4 Tips to Deal With Chew-happy Puppies

For most dogs, chewing a toy or a stick or a bone isn’t just a hobby for young pups, it’s a naturally ingrained method of cleaning and strengthening their teeth.

Plus it’s the funnest thing ever, right? I mean, I’d way rather spend an hour chewing a plastic toy then brushing my teeth for 3 minutes. Wouldn’t you?

What was I talking about?

Oh yeah, tips for aggressive chew-happy puppies. If you’ve got a young pit bull terrier, a golden retriever or a beagle, then you’ve likely come home to a chewed up shoe or remote control on more than one occasion. There are plenty of breeds of dogs who take chewing seriously, and there are plenty of chew-happy pups who couldn’t care less what their breed is.

Fortunately for pet owners everywhere there are special ways to help you avoid a shredded couch.

1. Try to Determine the Problem

Sure, maybe your pup is going through a stage that he or she will outgrow. But what if it’s not a phase caused by youth? What if there’s another factor at work?

Ask yourself:

  1. Are your dog’s teeth clean? Dogs will try to work off excess material by finding new things to chew.
  2. Is your dog hungry? Often it’s necessary to restrict, um, chubby dogs to calorie-reduced diets. We all know what it’s like being on a diet.

[A block of data]
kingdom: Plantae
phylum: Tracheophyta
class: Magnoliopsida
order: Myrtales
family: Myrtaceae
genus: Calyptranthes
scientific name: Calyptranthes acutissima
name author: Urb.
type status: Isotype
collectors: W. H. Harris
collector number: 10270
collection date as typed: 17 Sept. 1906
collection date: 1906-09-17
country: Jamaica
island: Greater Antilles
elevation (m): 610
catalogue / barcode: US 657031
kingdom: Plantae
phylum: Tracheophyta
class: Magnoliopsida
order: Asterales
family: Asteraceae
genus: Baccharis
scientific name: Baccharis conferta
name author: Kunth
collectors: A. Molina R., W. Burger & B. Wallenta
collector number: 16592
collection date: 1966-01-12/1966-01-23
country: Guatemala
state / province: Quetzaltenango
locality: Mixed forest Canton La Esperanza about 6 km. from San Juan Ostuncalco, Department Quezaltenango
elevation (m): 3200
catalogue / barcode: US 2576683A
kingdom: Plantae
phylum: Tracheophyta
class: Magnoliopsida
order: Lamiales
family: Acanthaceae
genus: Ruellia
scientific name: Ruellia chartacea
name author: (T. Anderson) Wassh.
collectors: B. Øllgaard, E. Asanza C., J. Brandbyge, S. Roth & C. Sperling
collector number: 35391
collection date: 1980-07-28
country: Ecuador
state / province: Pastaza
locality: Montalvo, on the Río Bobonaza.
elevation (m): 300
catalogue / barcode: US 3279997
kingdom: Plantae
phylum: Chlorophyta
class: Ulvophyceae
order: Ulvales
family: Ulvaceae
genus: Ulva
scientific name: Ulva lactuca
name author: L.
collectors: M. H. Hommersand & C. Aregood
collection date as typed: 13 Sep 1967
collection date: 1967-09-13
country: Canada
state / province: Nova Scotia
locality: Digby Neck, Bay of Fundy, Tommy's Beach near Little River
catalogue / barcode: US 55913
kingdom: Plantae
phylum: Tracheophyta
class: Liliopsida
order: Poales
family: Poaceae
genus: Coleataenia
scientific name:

Problems ▸
- a) Answer these questions using the puppy-chewing article:
(i) Which three breeds does it name as likely to chew up a shoe or remote control?
(ii) For most dogs, what is chewing besides a hobby?
(iii) Why will a dog whose teeth are not clean look for new things to chew?
- b) Summarize the puppy-chewing article in two sentences.
- c) Extract the part of the puppy-chewing article from "Plus it’s the" up to and including "minutes. Wouldn’t you?".
Rely on the puppy-chewing article alone when answering.

Outputs ▸
- a)
(i) A pit bull terrier, a golden retriever and a beagle.
(ii) A naturally ingrained method of cleaning and strengthening their teeth.
(iii) To work off excess material.

- b) For most dogs, chewing is a natural way of cleaning and strengthening their teeth, and many breeds and individual pups chew household items such as shoes and remote controls. Owners can help prevent the damage, and the first tip is to work out the cause, such as whether the dog's teeth are clean or whether it is hungry.

- c)
Plus it’s the funnest thing ever, right? I mean, I’d way rather spend an hour chewing a plastic toy then brushing my teeth for 3 minutes. Wouldn’t you?